**Exercise goal**
Update the rows starting at the line containing "ictures, this unique" and ending at the line containing "Tacoma, WA 98467, USA" by replacing "appointment" with "consultation" and leaving everything else unchanged. Leave the pictures out of your answer.

**Record excerpts**
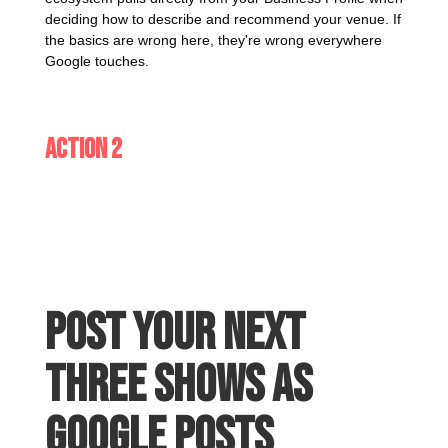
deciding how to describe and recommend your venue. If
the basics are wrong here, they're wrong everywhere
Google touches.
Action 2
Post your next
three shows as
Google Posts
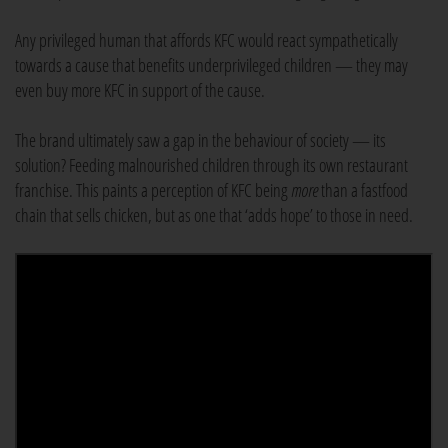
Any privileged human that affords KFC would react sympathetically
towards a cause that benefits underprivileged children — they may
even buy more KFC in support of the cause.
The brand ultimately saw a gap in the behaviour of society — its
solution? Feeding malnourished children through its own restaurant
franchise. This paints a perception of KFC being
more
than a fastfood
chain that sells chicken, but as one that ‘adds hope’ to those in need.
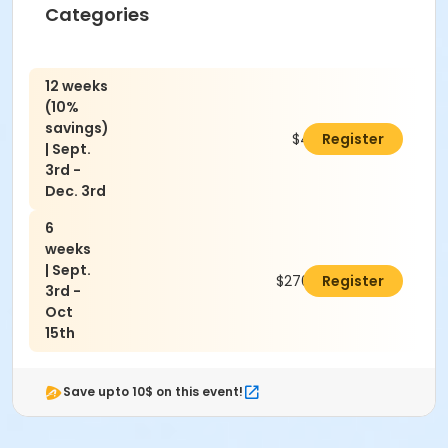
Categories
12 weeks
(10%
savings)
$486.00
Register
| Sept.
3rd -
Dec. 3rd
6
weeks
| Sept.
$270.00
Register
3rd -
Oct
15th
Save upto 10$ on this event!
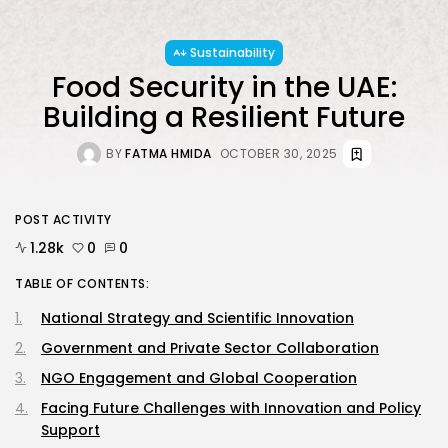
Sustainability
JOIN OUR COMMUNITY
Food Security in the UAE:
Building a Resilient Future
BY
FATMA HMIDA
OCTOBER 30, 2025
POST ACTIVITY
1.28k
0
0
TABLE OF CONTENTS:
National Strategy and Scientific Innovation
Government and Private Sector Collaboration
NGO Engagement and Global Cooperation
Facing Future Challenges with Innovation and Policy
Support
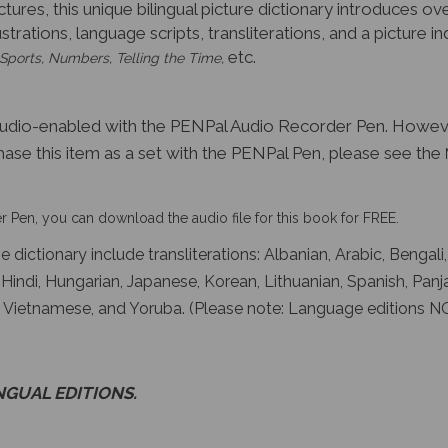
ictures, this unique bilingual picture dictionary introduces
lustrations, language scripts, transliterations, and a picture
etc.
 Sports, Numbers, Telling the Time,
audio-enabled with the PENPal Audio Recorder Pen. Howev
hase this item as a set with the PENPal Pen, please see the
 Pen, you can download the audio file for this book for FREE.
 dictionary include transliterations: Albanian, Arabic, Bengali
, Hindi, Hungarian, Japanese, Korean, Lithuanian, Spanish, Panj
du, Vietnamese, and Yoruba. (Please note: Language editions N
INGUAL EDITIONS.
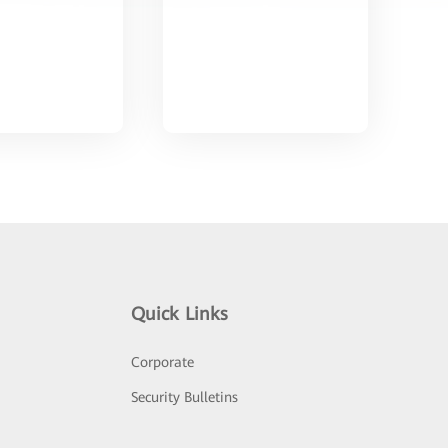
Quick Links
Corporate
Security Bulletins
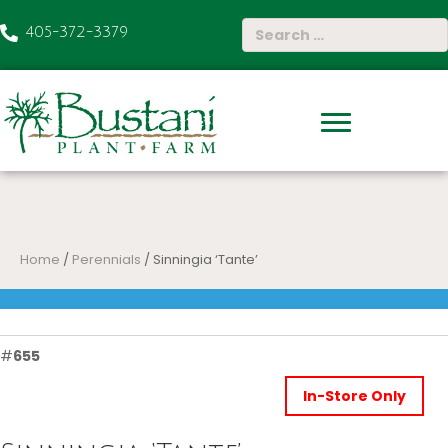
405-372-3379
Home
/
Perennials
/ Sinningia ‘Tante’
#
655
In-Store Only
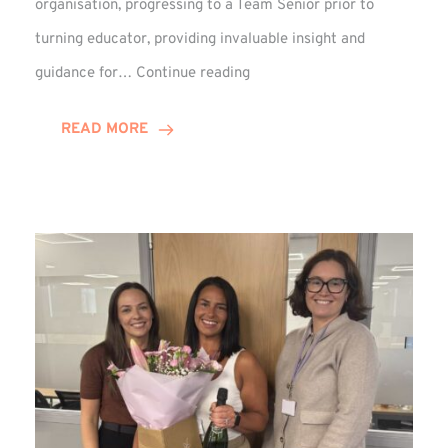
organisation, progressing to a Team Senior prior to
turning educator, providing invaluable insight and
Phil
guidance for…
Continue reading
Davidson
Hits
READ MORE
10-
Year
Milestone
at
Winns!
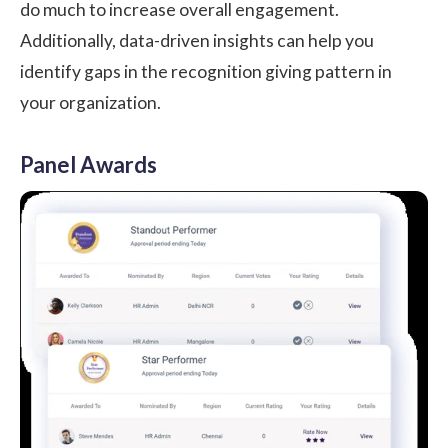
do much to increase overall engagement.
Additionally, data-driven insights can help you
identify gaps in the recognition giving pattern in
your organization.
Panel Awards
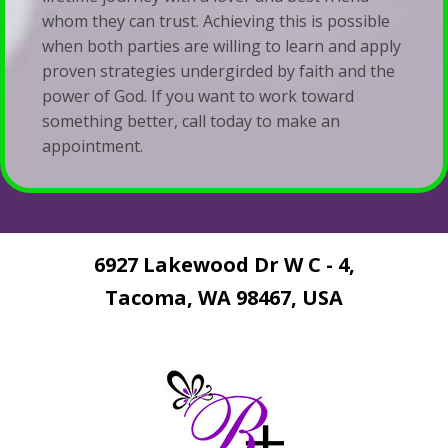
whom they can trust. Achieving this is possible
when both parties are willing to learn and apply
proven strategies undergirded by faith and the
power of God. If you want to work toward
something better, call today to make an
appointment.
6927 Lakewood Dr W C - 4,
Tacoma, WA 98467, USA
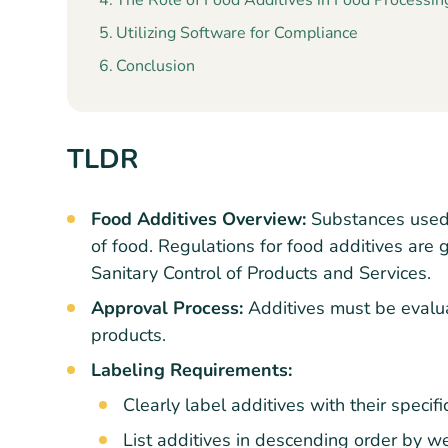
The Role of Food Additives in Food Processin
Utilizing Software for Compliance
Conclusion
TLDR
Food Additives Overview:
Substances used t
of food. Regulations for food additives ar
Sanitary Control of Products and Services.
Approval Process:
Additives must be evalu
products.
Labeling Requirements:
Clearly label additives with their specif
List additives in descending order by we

---

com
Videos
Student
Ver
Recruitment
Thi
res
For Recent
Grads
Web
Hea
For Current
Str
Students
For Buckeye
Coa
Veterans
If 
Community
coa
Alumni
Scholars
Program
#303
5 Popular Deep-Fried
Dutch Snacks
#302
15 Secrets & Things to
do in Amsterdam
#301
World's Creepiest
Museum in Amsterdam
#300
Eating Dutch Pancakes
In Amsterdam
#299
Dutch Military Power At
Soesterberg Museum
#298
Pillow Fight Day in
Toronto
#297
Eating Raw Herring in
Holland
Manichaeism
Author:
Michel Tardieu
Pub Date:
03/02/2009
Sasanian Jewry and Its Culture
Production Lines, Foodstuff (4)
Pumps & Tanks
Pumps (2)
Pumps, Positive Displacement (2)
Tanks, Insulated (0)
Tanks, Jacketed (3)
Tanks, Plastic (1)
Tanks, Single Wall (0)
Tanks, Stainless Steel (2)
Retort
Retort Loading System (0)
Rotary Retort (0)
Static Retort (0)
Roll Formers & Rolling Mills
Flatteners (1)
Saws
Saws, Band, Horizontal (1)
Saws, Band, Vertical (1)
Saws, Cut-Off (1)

**Output of the task**
ictures, this unique bilingual picture dictionary introduces
lustrations, language scripts, transliterations, and a picture
etc.
 Sports, Numbers, Telling the Time,
audio-enabled with the PENPal Audio Recorder Pen. Howev
hase this item as a set with the PENPal Pen, please see the
 Pen, you can download the audio file for this book for FREE.
 dictionary include transliterations: Albanian, Arabic, Bengali
, Hindi, Hungarian, Japanese, Korean, Lithuanian, Spanish, Panj
du, Vietnamese, and Yoruba. (Please note: Language editions N
INGUAL EDITIONS.
Quick Links
Corporate
Security Bulletins
405-372-3379
Home
/
Perennials
/ Sinningia ‘Tante’
#
655
In-Store Only
organisation, progressing to a Team Senior prior to
turning educator, providing invaluable insight and
Phil
guidance for…
Continue reading
Davidson
Hits
READ MORE
10-
Year
Milestone
at
Winns!
do much to increase overall engagement.
Additionally, data-driven insights can help you
identify gaps in the recognition giving pattern in
your organization.
Panel Awards
whom they can trust. Achieving this is possible
when both parties are willing to learn and apply
proven strategies undergirded by faith and the
power of God. If you want to work toward
something better, call today to make an
consultation.
6927 Lakewood Dr W C - 4,
Tacoma, WA 98467, USA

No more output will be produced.